TORONTO —The month of July saw the highest rise thus far since March 2010 of sales of existing in Canada, the Canadian Real Estate Association (CREA), the hub for real estate agents, said on Friday. The escalation marked the sixth straight monthly increase, coming out of a winter characterized by sluggish sales.
According to CREA, sales rose by 0.8% in July from June’s 0.6% increase. Actual sales for July 2014, on the other hand, rose 7.2% from July 2013.
Meanwhile, the home price index went up by 5.3% from July 2013. Homes sold in July went for an average of $401,585; a figure which increased 5% from July 2013.
A particularly harsh winter had an adverse effect on Canada’s housing market – with home-building, sales and property prices bearing the brunt of the negative impact– but real estate has thankfully sprung back to life this season, bolstered by current low mortgage rates.
Gregory Klump, CREA’s chief economist, said that: “Low mortgage interest rates continue to bolster home sales activity. With the Bank of Canada widely expected to hold interest rates steady until next year, mortgage financing will remain attractive over the second half 2014 and continue to support Canadian economic growth, while waiting for Canadian exports and investment to improve.”

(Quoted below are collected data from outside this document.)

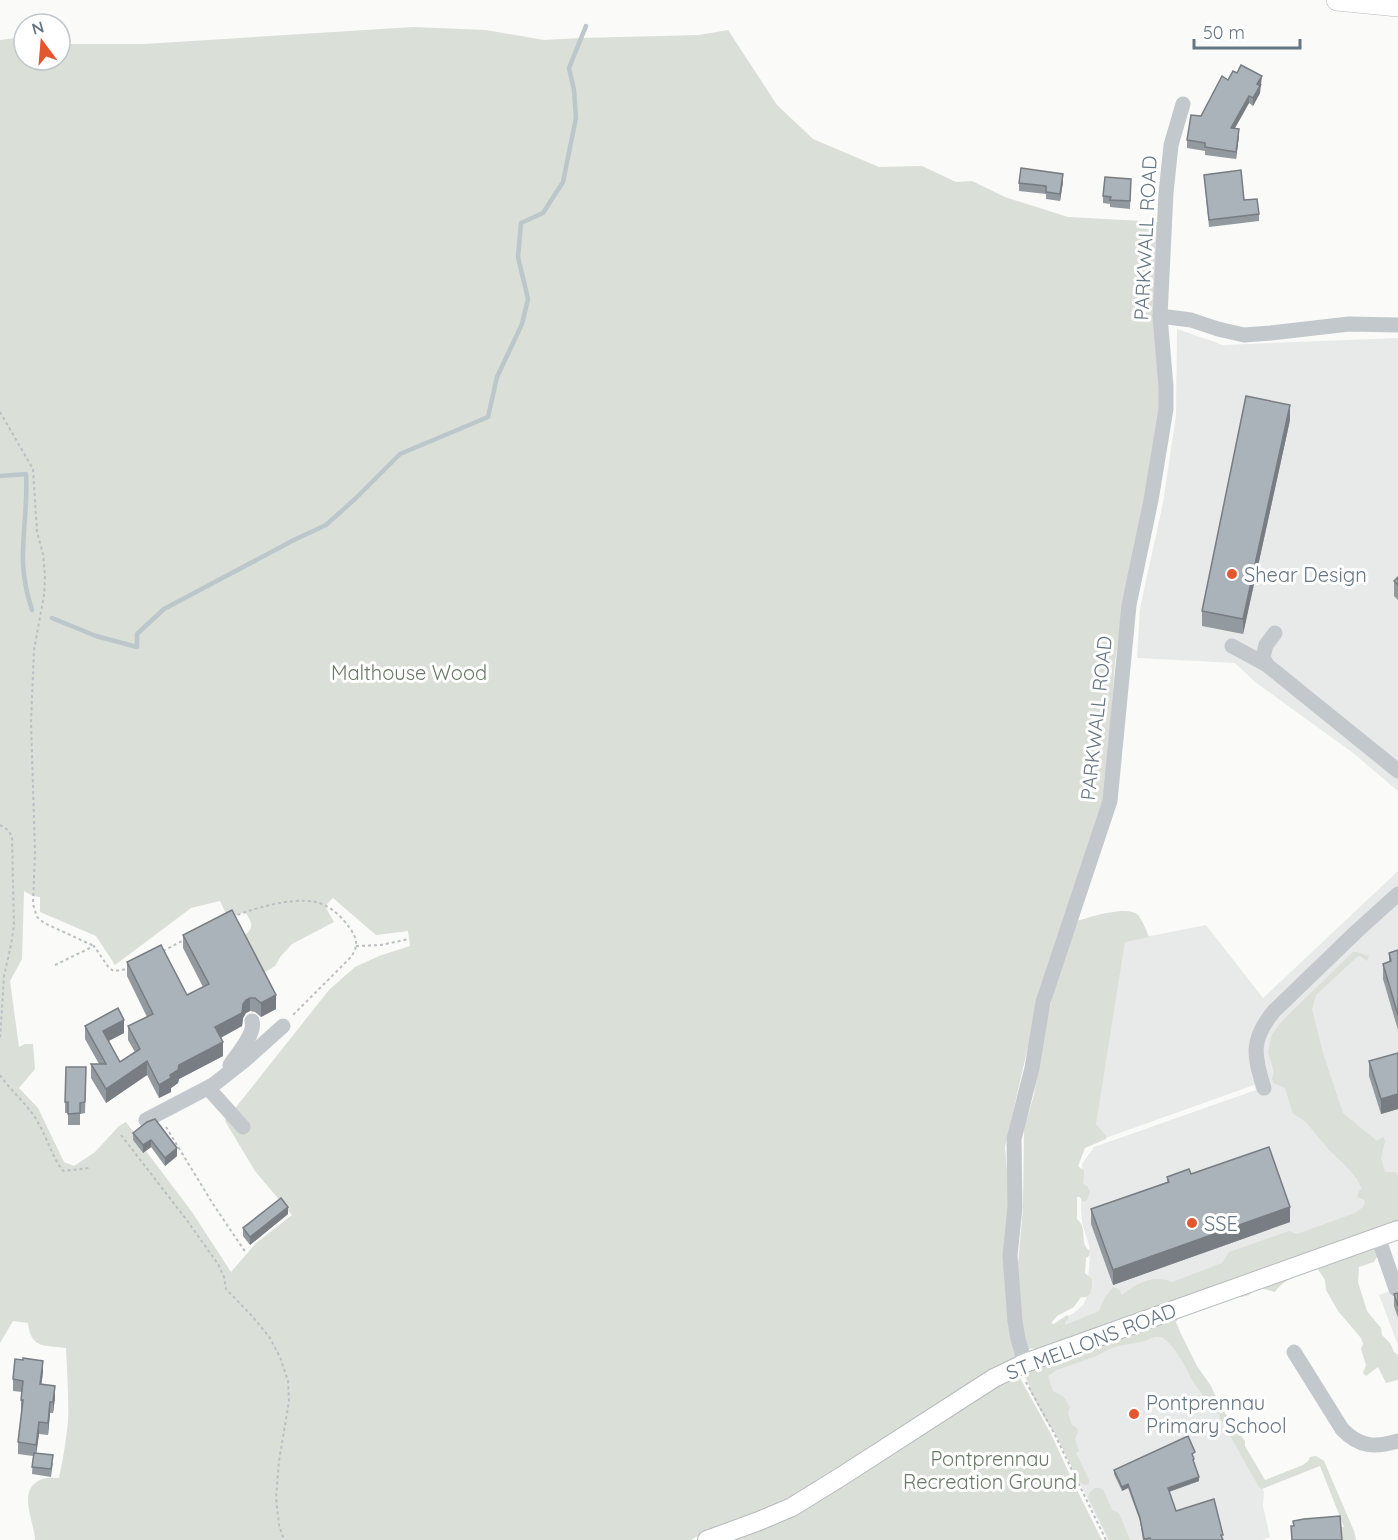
<svg xmlns="http://www.w3.org/2000/svg" width="1398" height="1540" font-family="Quicksand,sans-serif">
  <style>
    .built { fill: #e8e9e9 }
    .green { fill: #dadfd7; fill-rule: evenodd }
    .lines { fill: none; stroke-linecap: round; stroke-linejoin: round }
    .stream { stroke: #bbc7cb; stroke-width: 4.5 }
    .major-casing { stroke: #b5babe; stroke-width: 20 }
    .highway-casing { stroke: #b4b9bd; stroke-width: 22 }
    .path { stroke: #bbbfc2; stroke-width: 2; stroke-dasharray: 3 3; stroke-linecap: butt }
    .minor { stroke: #c3c8cc; stroke-width: 15 }
    .major { stroke: #fff; stroke-width: 18 }
    .highway { stroke: #fff; stroke-width: 21 }
    .wall { fill: #929a9f }
    .shaded-wall { fill: #777d82 }
    .building { fill: #aab3b9; stroke: #777d82; stroke-width: 1.5 }
    .poi-dot { fill: #e4572e; stroke: #fff; stroke-width: 2 }
    .labels { text-anchor: middle; dominant-baseline: central; stroke-width: 6; stroke-linejoin: round; paint-order: stroke }
    .street-label { font-size: 20px; fill: #657683; stroke: #fff }
    .poi-label { font-size: 20px; fill: #657683; stroke: #fff; text-anchor: start }
    .park-label { font-size: 20px; fill: #687a64; stroke: #fff }
  </style>
  <rect width="100%" height="100%" fill="#fafaf8"/>
  <g class="built">
    <path d="M1177,329L1223,345L1398,338V791L1353,753L1255,682L1235,663L1137,658L1140,608L1163,503L1176,415Z"/>
    <path d="M1398,871V1192L1369,1218L1048,1334L1060,1320L1074,1313L1083,1305L1086,1299L1090,1257L1089,1245L1082,1223L1081,1208L1082,1164L1094,1147L1256,1090L1254,1085L1089,1144L1091,1126L1105,1065L1125,941L1206,925L1263,998Z"/>
    <path d="M1398,1288V1345L1379,1295Z"/>
    <path d="M1169,1316L1260,1481L1264,1492L1263,1506L1270,1537L1263,1540H1108L1056,1435L1024,1376L1027,1368Z"/>
  </g>
  <g class="green">
    <path d="M413,27L486,30L544,40L581,38L699,35L728,30L777,105L813,139L879,167L922,166L956,182L972,181L1005,197L1068,217L1160,222L1162,405L1123,608L1115,662L1106,792L1036,1012L1005,1147L1010,1207L1017,1274L1023,1208L1024,1127L1034,1095L1042,1042L1053,993L1077,921C1091,917 1127,905 1138,915C1143,921 1146,930 1149,937L1125,942L1096,1124L1106,1136V1139L1085,1148L1078,1166L1084,1171L1083,1184L1087,1186L1090,1192L1087,1200L1083,1202L1080,1197H1077V1219C1089,1230 1078,1243 1090,1251L1089,1256L1086,1258L1085,1273L1092,1279C1092,1288 1092,1299 1081,1297L1074,1307L1057,1316L1051,1323L1054,1324L1067,1315L1069,1318L1065,1322V1325L1099,1311L1105,1297L1113,1287L1119,1289L1122,1295C1137,1283 1153,1274 1172,1282L1222,1263L1229,1252L1289,1231L1297,1234L1355,1213L1363,1207L1365,1203L1364,1200L1357,1197L1359,1191L1362,1189L1357,1179L1345,1165L1329,1150L1305,1121L1293,1114L1285,1088L1273,1083L1272,1078L1274,1072L1268,1052L1272,1034L1284,1019L1353,952H1357L1369,956L1367,961L1360,956L1357,957L1316,995L1312,1009L1323,1053L1343,1113L1377,1141L1383,1137L1385,1141L1381,1158L1385,1172H1395L1398,1175V1226L1377,1247L1379,1253L1374,1262L1359,1267L1358,1282L1367,1311L1381,1328L1382,1335L1390,1343L1394,1352L1398,1355V1380L1386,1383L1378,1367L1366,1376L1363,1373L1366,1365L1361,1349L1363,1344L1361,1338L1338,1311L1326,1290L1325,1280L1317,1268C1303,1273 1283,1279 1275,1292L1257,1287L1249,1295L1242,1297L1232,1296L1179,1316L1176,1322L1181,1334L1197,1366L1211,1386L1215,1395L1228,1418L1245,1441V1446L1265,1480L1303,1465L1308,1461L1310,1457L1316,1456L1324,1461L1354,1531L1356,1540H1341L1340,1527H1344L1320,1466L1262,1489L1259,1487L1211,1402C1189,1386 1185,1354 1162,1337H1154L1145,1341L1114,1347L1096,1356L1057,1370L1048,1376L1053,1391L1063,1396L1070,1407L1068,1413L1072,1425L1077,1428L1078,1432L1075,1439L1079,1451L1076,1453L1089,1480V1484L1085,1485L1080,1483L1056,1435L1045,1419L1030,1391L1029,1384L1024,1373L1043,1353C1029,1344 1024,1350 1012,1360L791,1503L706,1531L691,1540H35C34,1520 17,1491 40,1480C46,1477 53,1478 59,1478C63,1459 66,1441 68,1422C69,1398 67,1372 66,1348C44,1345 31,1349 28,1323L13,1321L0,1343V40L24,37V60H60V44H144ZM24,891L33,896L40,897V912L96,936L115,965L191,908L220,901L228,918L245,912C255,926 253,929 240,939L259,976L275,966L281,956L292,944L334,922L325,906L333,898L376,935L408,931L410,946L379,956L355,967L329,990L225,1121L255,1171L292,1215L256,1243L231,1272L192,1212L146,1151L143,1153L133,1140L137,1137L126,1122L119,1126L95,1152L74,1166L64,1162L38,1108L19,1088L35,1069L33,1044H25L19,1047L10,981L22,959Z"/>
    <path d="M1016,1376L1020,1378L1051,1434L1076,1488L1102,1540H725Z"/>
    <path d="M1094,1488H1099L1103,1489L1112,1510L1119,1513L1130,1540H1109L1088,1497L1089,1493Z"/>
  </g>
  <g class="lines">
    <g class="stream">
      <path d="M0,476L26,474C28,504 22,534 23,564C24,580 27,595 32,610"/>
      <path d="M52,618L96,636L137,647V634L164,609L294,540L326,525L355,499L400,454L488,417L497,377L522,324L528,299L518,257L521,223L543,213L563,182L576,118L574,90L569,68L586,26"/>
    </g>
    <defs>
      <path id="major" d="M707,1540L759,1521L792,1507L842,1476L994,1378L1025,1363L1398,1230"/>
      <path id="highway" d="M1337,0L1398,6"/>
    </defs>
    <use href="#major" class="major-casing"/>
    <use href="#highway" class="highway-casing"/>
    <g class="path">
      <path d="M0,412L33,469L37,532L43,554L45,576L44,595L34,650L31,722L35,852L33,904L37,917L44,923L94,946"/>
      <path d="M0,825L8,830L12,837L14,926L11,945L4,976L0,1040"/>
      <path d="M232,917C255,908 291,897 316,902C329,905 341,916 349,927C357,938 359,945 351,957L293,1015"/>
      <path d="M356,946L381,945L409,939"/>
      <path d="M163,951L184,940"/>
      <path d="M55,965L94,946L109,968L114,971L128,969"/>
      <path d="M0,1075C11,1091 26,1103 36,1119C46,1135 51,1154 62,1170L64,1171L89,1168"/>
      <path d="M166,1127L213,1204L246,1253"/>
      <path d="M121,1135L186,1219L218,1264L224,1277L226,1289L253,1317L270,1338L280,1357L288,1381L289,1401L279,1461L276,1498L279,1525L284,1540"/>
      <path d="M1026,1382L1055,1435L1106,1540"/>
    </g>
    <g class="minor">
      <path d="M1160,316L1191,320L1218,329L1244,335L1271,333L1349,324L1398,325"/>
      <path d="M1232,646L1267,665L1398,771"/>
      <path d="M1267,665L1263,657L1266,645L1275,633"/>
      <path d="M230,1065C237,1054 256,1034 252,1021"/>
      <path d="M208,1088L243,1127"/>
      <path d="M1264,1088C1253,1054 1251,1039 1274,1011L1357,931L1398,894"/>
      <path d="M146,1120L213,1085L245,1060L283,1026"/>
      <path d="M1378,1237L1396,1289"/>
      <path d="M1294,1352L1342,1429C1359,1447 1375,1448 1398,1441"/>
      <path d="M1025,1363L1018,1339L1015,1321L1010,1256L1015,1207L1014,1139L1032,1068L1043,1002L1110,801L1129,605L1151,500L1166,409V387L1160,316L1166,193L1171,145L1183,104"/>
    </g>
    <use href="#major" class="major"/>
    <use href="#highway" class="highway"/>
  </g>
  <g class="wall">
    <path d="M1228,80L1262,84L1260,87V93L1253,106L1249,103L1235,128L1239,136L1236,159L1205,155V151L1187,148V140L1201,116Z"/>
    <path d="M1204,175L1244,200L1259,214V221L1209,227Z"/>
    <path d="M1063,182L1060,201L1046,199V194L1019,191V183Z"/>
    <path d="M1131,186L1130,209L1110,207V204L1103,203V196Z"/>
    <path d="M1290,420L1243,634L1202,626V611Z"/>
    <path d="M1398,577V600L1394,596V581Z"/>
    <path d="M183,935L276,1009L261,1017L255,1012L250,1011L246,1013L243,1018L242,1026L220,1038L223,1056L179,1079L178,1083L171,1088V1092L159,1098L147,1075L106,1103L91,1078V1064H99L85,1039V1026L124,1033L108,1041L120,1062L135,1052L128,1040V1026L147,1017L127,976V962L187,995L203,987L183,948Z"/>
    <path d="M1398,950V1030L1383,979V964L1389,962V953Z"/>
    <path d="M1398,1053V1109L1381,1114L1369,1076V1061Z"/>
    <path d="M86,1078L85,1113L80,1114V1125H68V1113H65V1102Z"/>
    <path d="M147,1122L177,1156L165,1166L151,1147L143,1153L133,1140V1133Z"/>
    <path d="M1191,1174L1290,1222L1113,1285L1091,1224V1209L1167,1182V1177Z"/>
    <path d="M288,1214L250,1245L243,1236V1228Z"/>
    <path d="M1398,1293V1318L1394,1306V1294Z"/>
    <path d="M43,1372L41,1385L55,1398L53,1413H50L48,1435L39,1434L36,1453L53,1463L51,1477L32,1474L33,1456L18,1454V1442L22,1411H21V1400L22,1392L13,1391V1379Z"/>
    <path d="M1195,1456L1193,1457L1194,1463L1199,1481L1169,1492L1176,1511L1223,1539V1540H1143L1140,1521L1128,1488L1122,1491L1114,1474V1470Z"/>
  </g>
  <g class="shaded-wall">
    <path d="M1262,76L1260,93L1253,106V98L1257,84Z"/>
    <path d="M1249,96V103L1231,135V128Z"/>
    <path d="M1239,129V136L1236,159V152Z"/>
    <path d="M1063,174V182L1060,201V194Z"/>
    <path d="M1290,405V420L1243,634V619Z"/>
    <path d="M276,995V1009L261,1017V1003Z"/>
    <path d="M250,998V1011L246,1013L243,1018L242,1026L215,1041V1027L243,1004L246,1000Z"/>
    <path d="M124,1020V1033L103,1044V1031Z"/>
    <path d="M223,1042V1056L179,1079L178,1083L171,1088V1092L159,1098V1085L179,1065Z"/>
    <path d="M147,1061V1075L106,1103V1089Z"/>
    <path d="M1398,1094V1109L1381,1114V1099Z"/>
    <path d="M151,1140V1147L143,1153V1145Z"/>
    <path d="M177,1148V1156L165,1166V1158Z"/>
    <path d="M288,1207V1214L250,1245V1237Z"/>
    <path d="M1290,1207V1222L1113,1285V1270Z"/>
    <path d="M43,1361V1372L40,1396V1384Z"/>
    <path d="M55,1386V1398L53,1413V1402Z"/>
    <path d="M50,1402V1413L48,1435V1423Z"/>
    <path d="M39,1422V1434L36,1456V1445Z"/>
    <path d="M1199,1477V1481L1168,1492V1488Z"/>
    <path d="M1128,1484V1488L1122,1491V1487Z"/>
  </g>
  <g class="building">
    <path d="M1241,65L1262,76L1257,84L1260,86L1253,98L1249,96L1231,128L1239,129L1236,152L1205,147V143L1187,140L1191,115L1201,116L1222,76L1228,80L1233,71L1237,73Z"/>
    <path d="M1021,168L1063,174L1060,194L1046,192V186L1019,183Z"/>
    <path d="M1241,170L1244,200L1257,199L1259,214L1209,220L1204,175Z"/>
    <path d="M1105,177L1131,179L1130,201L1110,200L1111,197L1103,196Z"/>
    <path d="M1246,396L1290,405L1243,619L1202,611Z"/>
    <path d="M1398,577V585L1394,581Z"/>
    <path d="M232,910L276,995L261,1003L255,998H250L246,1000L243,1004L242,1013L215,1027L223,1042L179,1065L178,1070L170,1075L171,1078L159,1085L147,1061L106,1089L91,1064H106L85,1026L118,1008L124,1020L103,1031L120,1062L140,1049L128,1026L153,1014L127,962L161,945L187,995L209,984L183,935Z"/>
    <path d="M1398,950V1015L1383,964L1391,961L1389,953Z"/>
    <path d="M1398,1053V1094L1381,1099L1369,1061Z"/>
    <path d="M66,1067H86L85,1102L80,1103V1113L68,1114V1102H65Z"/>
    <path d="M155,1119L177,1148L165,1158L151,1140L143,1145L133,1133L147,1122Z"/>
    <path d="M1269,1147L1290,1207L1113,1270L1091,1209L1169,1182L1167,1177L1189,1169L1191,1174Z"/>
    <path d="M281,1198L288,1207L250,1237L243,1228Z"/>
    <path d="M1398,1293V1306L1394,1294Z"/>
    <path d="M23,1358L43,1361L40,1384L55,1386L53,1402H50L48,1423L39,1422L36,1445L18,1442L23,1400H21L23,1381L13,1379L15,1359L23,1360Z"/>
    <path d="M1188,1436L1195,1452L1192,1454L1194,1459L1193,1460L1199,1477L1168,1488L1176,1511L1214,1499L1223,1535H1221L1223,1540H1151L1150,1538L1144,1539L1140,1518L1128,1484L1122,1487L1114,1470Z"/>
    <path d="M34,1453L53,1455L51,1469L32,1467Z"/>
    <path d="M1340,1516L1342,1540H1292L1291,1526H1294L1293,1521L1304,1519Z"/>
  </g>
  <g class="poi-dot">
    <circle cx="1232" cy="574" r="6"/>
    <circle cx="1192" cy="1223" r="6"/>
    <circle cx="1134" cy="1414" r="6"/>
  </g>
  <g class="labels">
    <g class="street-label">
      <text transform="translate(1145 238) rotate(-87)">PARKWALL ROAD</text>
      <text transform="translate(1096 718) rotate(-84)">PARKWALL ROAD</text>
      <text transform="translate(1091 1341) rotate(-21)">ST MELLONS ROAD</text>
    </g>
    <g class="poi-label">
      <text x="1244" y="574">Shear Design</text>
      <text x="1204" y="1223">SSE</text>
      <text x="1146" y="1402">Pontprennau<tspan x="1146" dy="23">Primary School</tspan></text>
    </g>
    <g class="park-label">
      <text x="409" y="672">Malthouse Wood</text>
      <text x="990" y="1458">Pontprennau<tspan x="990" dy="23">Recreation Ground</tspan></text>
    </g>
  </g>
  <g transform="translate(42 42) rotate(344)"><circle r="28" fill="#ffffff" stroke="#c1c8cd" stroke-width="1.5"/>
  <path d="M0-4.5L10 22L0 15L-10 22Z" fill="#e4572e"/>
  <text y="-9" font-size="16" font-weight="bold" text-anchor="middle" fill="#657683">N</text>
  </g>
  <path d="M1194 39v9h106v-9" fill="none" stroke="#657683" stroke-width="3"/>
  <text x="1203" y="39" font-size="18" fill="#657683" stroke="#ffffff" stroke-width="4.5" paint-order="stroke">50 m</text>
</svg>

“The true catalyst will be the next stage of the policy normalization process by the Bank of Canada, which we do not expect will happen until the second half of 2015,” Issa added.
Additionally, senior Canada macro strategist at TD Securities, Mazen Issa noted: “The (recent decline in mortgage rates) will prove to be the more important determinant over the rest of the year. While we do expect that higher rates will curtail housing market activity, the magnitude remains small.”